Draco was sniffling and tears welling up in his eyes as he turned to look at his uncle, who strolled over with a look of anger on his face and taking out his wand.
"U-Uncle Snape Please I-" Draco started, but then Goyle, Pansy and Crab suddenly turned upside down and were floating in the air,
"How utterly stupid do you three believe me to be to think that you could fool me like that?" Snape asked in a quiet voice full of rage. "even if I hadn't of been standing there and seen the last little bit of that, you really think I wouldn't of found the bruise?" he added and started to move his wand up and down shaking the three bullies and making them knock together before dropping them in a heap on the ground.
"W-We're sorry!" Yelped Goyle, who was the first to scrabble to his feet.
"Won't happen again!" Crab added getting up.
"Totally hands off!" Pansy finished and got to her feet.
"Oh no, you'll be hands on.

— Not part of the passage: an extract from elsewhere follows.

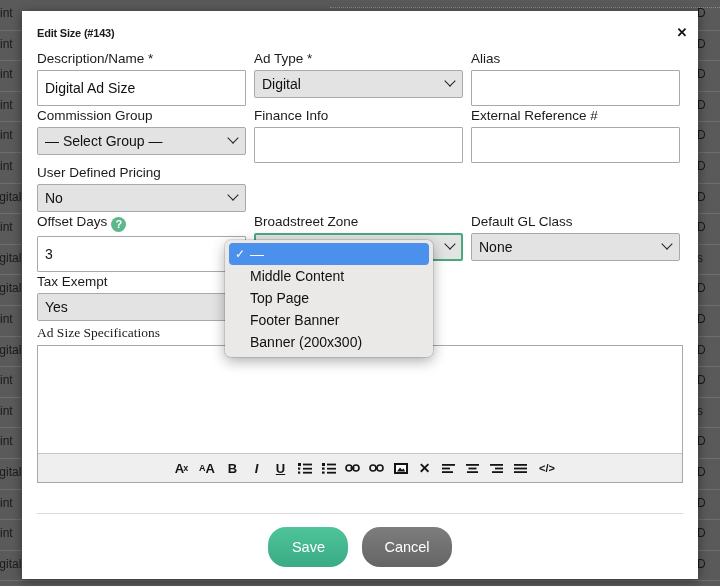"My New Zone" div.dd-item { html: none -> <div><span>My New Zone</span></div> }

If ANYONE else threatens Draco with physical violence, or worse..carries it out, it'll be YOU three I blame and come after. so it's in your best interest to make he stays relatively safe. That said, a little verbal humiliation will do him good, but Hand.Off. Do I make myself clear or do you need anther demonstration?"
the three got the point and scrambled off and as Snape went to turn to Draco he got the soaked and smelly boy glomping his waist and whimpering out thanks, getting snot on him.
"thank you thank you thank you!"
'...I'm getting soft in my old age.' Snape thought dryly and ruffled the boys hair and then lead the way to the bathrooms to get him cleaned up.